Diana Bentley and Tim Dowler-Coltman have blood on their hands in Orphans.
With the frequent and disturbing news reports about racially motivated hate crimes here and abroad, Dennis Kelly’s Orphans feels pretty timely.
It’s hard to beat the opening image of Leora Morris’s Coal Mine production for sheer punch: middle-class British couple Helen (Diana Bentley) and Danny (David Patrick Flemming) have been enjoying a nice dinner when Helen’s brother Liam (Tim Dowler-Coltman) appears, clothes torn, covered in blood.
The juxtaposition of terse domestic drama and shocking violence is intentional – think Harold Pinter meets Quentin Tarantino. As Liam’s story about what happened unspools, it becomes clear that something isn’t quite right. Holes appear in his narrative – which begins with an account of how he was helping someone who had been injured – and soon our sympathies, and the characters’, start shifting.
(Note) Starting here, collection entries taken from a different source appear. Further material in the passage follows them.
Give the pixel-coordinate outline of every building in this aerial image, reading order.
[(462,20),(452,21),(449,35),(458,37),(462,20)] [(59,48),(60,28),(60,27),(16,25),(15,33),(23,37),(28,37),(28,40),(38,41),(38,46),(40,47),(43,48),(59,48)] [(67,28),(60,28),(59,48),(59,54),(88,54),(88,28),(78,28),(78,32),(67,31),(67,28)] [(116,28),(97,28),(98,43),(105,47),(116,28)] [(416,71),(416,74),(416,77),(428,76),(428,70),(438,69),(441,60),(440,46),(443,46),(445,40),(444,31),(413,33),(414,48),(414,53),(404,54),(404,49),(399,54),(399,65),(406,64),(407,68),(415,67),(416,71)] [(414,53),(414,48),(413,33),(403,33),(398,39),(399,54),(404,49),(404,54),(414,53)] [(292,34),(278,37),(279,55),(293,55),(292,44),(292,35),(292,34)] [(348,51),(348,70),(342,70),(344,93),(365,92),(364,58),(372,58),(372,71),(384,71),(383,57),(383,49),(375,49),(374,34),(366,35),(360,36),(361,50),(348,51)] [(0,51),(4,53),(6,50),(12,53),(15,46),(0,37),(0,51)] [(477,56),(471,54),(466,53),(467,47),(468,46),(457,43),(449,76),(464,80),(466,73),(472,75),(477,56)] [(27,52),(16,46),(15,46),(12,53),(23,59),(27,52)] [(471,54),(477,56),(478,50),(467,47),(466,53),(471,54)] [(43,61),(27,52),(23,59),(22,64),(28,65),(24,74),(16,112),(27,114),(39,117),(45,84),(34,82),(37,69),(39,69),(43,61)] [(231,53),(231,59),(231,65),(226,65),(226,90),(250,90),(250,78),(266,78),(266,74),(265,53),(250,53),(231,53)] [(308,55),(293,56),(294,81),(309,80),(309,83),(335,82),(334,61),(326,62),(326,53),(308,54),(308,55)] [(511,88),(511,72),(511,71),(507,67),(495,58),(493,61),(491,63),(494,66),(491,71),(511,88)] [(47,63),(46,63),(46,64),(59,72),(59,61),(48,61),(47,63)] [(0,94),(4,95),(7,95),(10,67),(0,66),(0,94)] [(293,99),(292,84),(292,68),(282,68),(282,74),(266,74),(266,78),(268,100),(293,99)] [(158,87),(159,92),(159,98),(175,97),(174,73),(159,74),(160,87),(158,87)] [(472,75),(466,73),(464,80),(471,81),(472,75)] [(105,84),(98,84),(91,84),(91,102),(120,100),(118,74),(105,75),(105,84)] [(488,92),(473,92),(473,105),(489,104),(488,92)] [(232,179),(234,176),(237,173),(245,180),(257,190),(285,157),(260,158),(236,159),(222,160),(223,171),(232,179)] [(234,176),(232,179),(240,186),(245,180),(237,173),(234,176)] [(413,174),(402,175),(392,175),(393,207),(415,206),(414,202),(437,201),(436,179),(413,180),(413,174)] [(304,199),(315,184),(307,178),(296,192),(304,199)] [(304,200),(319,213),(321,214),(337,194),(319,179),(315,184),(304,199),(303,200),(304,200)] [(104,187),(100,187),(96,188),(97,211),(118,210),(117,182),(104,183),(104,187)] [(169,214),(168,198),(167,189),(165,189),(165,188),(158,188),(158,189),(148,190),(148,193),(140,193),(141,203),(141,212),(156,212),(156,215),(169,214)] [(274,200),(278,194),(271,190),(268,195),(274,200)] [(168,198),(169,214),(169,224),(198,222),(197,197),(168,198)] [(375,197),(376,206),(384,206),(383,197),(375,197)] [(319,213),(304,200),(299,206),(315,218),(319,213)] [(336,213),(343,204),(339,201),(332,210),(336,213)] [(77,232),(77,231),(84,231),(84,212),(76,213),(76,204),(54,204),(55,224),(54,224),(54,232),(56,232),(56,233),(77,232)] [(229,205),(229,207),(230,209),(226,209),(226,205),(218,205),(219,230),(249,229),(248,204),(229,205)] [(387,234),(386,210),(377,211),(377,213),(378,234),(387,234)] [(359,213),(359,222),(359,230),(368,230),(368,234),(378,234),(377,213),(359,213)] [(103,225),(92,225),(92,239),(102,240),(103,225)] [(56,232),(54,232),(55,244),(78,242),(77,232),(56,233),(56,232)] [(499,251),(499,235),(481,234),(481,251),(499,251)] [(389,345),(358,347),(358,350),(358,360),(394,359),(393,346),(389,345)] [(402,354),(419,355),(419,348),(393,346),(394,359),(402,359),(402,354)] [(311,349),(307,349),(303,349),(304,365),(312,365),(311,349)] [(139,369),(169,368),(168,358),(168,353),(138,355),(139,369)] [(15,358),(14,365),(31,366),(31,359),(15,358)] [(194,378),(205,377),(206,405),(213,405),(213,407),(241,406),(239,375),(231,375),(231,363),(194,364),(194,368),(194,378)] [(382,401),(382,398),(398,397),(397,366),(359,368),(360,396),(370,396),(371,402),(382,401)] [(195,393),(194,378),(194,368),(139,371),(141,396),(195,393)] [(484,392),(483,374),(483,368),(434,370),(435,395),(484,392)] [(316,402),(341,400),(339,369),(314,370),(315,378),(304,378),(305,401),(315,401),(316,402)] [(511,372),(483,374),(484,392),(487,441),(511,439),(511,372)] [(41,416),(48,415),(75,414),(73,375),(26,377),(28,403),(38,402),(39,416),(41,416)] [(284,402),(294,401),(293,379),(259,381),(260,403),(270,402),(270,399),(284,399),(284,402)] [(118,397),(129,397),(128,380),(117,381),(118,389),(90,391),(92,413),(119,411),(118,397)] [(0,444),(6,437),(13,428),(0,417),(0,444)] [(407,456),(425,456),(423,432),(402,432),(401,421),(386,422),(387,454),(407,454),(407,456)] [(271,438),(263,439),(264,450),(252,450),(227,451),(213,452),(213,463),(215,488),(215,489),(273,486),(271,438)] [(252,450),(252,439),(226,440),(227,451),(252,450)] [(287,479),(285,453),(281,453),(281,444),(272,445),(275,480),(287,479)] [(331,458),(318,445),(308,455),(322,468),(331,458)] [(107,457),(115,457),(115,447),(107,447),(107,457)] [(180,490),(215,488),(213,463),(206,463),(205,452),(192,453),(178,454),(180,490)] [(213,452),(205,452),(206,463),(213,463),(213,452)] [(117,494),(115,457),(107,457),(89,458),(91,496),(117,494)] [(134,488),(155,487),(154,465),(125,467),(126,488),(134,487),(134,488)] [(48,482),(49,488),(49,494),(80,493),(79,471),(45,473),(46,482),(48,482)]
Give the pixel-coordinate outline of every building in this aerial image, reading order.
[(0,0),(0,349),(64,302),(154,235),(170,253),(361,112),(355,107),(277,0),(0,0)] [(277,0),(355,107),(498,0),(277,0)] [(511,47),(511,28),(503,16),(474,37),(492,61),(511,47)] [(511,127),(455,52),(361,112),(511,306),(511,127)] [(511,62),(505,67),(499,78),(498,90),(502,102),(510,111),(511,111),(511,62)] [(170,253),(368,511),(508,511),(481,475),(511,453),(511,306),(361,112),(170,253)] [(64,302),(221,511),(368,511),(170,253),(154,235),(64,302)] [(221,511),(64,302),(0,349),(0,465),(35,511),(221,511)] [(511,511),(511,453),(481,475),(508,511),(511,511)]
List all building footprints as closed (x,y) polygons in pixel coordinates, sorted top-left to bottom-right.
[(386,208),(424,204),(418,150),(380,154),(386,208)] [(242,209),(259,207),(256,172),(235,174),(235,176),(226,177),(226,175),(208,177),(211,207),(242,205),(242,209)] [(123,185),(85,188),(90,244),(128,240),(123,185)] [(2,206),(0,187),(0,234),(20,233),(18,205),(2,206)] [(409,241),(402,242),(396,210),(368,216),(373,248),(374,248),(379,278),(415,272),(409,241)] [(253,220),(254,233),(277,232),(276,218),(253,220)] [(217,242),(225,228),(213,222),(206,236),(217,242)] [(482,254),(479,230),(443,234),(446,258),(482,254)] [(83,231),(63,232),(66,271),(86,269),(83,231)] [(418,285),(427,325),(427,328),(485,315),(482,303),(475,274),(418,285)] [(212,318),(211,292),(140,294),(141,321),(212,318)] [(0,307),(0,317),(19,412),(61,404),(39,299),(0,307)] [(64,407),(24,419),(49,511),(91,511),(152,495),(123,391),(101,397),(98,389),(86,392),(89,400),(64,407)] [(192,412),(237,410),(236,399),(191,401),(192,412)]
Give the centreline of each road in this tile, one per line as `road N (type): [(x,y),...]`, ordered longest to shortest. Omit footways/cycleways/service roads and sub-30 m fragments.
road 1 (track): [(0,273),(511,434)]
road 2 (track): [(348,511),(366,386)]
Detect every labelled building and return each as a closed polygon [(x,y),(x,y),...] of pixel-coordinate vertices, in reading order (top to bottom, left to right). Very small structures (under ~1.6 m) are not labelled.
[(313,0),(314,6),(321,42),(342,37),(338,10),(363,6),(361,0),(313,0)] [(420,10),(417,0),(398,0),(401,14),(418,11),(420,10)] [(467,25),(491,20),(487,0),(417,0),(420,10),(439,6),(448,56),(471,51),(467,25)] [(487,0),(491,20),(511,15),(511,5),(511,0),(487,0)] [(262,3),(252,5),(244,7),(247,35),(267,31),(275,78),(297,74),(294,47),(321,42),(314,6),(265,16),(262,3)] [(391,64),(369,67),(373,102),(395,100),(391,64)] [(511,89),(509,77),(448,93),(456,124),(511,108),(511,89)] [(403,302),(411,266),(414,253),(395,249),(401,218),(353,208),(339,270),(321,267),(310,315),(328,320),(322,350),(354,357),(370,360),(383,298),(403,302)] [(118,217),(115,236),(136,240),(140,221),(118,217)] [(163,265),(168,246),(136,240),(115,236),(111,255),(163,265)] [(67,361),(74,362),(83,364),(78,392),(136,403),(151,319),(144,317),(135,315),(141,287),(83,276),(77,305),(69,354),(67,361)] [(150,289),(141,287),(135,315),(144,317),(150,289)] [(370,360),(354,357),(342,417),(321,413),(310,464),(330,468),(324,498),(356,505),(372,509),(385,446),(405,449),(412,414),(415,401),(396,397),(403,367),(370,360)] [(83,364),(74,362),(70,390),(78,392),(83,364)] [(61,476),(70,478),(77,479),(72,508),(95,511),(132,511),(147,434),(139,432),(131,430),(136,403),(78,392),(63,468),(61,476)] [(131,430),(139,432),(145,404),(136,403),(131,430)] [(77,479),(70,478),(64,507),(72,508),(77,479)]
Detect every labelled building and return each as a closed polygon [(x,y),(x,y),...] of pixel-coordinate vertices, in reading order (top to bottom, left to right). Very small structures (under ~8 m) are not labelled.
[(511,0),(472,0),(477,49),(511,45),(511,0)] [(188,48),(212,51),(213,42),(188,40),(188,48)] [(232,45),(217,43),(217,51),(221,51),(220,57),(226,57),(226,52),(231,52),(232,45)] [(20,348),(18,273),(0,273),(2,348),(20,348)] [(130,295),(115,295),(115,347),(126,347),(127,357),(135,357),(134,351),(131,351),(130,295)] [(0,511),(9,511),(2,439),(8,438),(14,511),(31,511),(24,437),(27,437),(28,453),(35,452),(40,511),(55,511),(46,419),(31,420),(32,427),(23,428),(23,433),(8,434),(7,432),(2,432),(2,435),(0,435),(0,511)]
It’s best not to give too much away, but it’s worth noting that Helen and Liam grew up orphaned and Helen has always felt protective of her brother. It’s a shame there’s not more about Helen’s relationship with Danny, who, judging from his posh accent, hails from a different class.
But as the woman torn between one family and another, Bentley is marvellous, suggesting lots of subtext and conflict beneath her words. And Flemming’s Danny, after he’s pushed into action, is fascinating to watch.
Morris’s clean and unfussy production doesn’t provide any pat solutions - either to the characters’ dilemmas or the larger social situation. But it will make you think about the disturbing and pressing questions.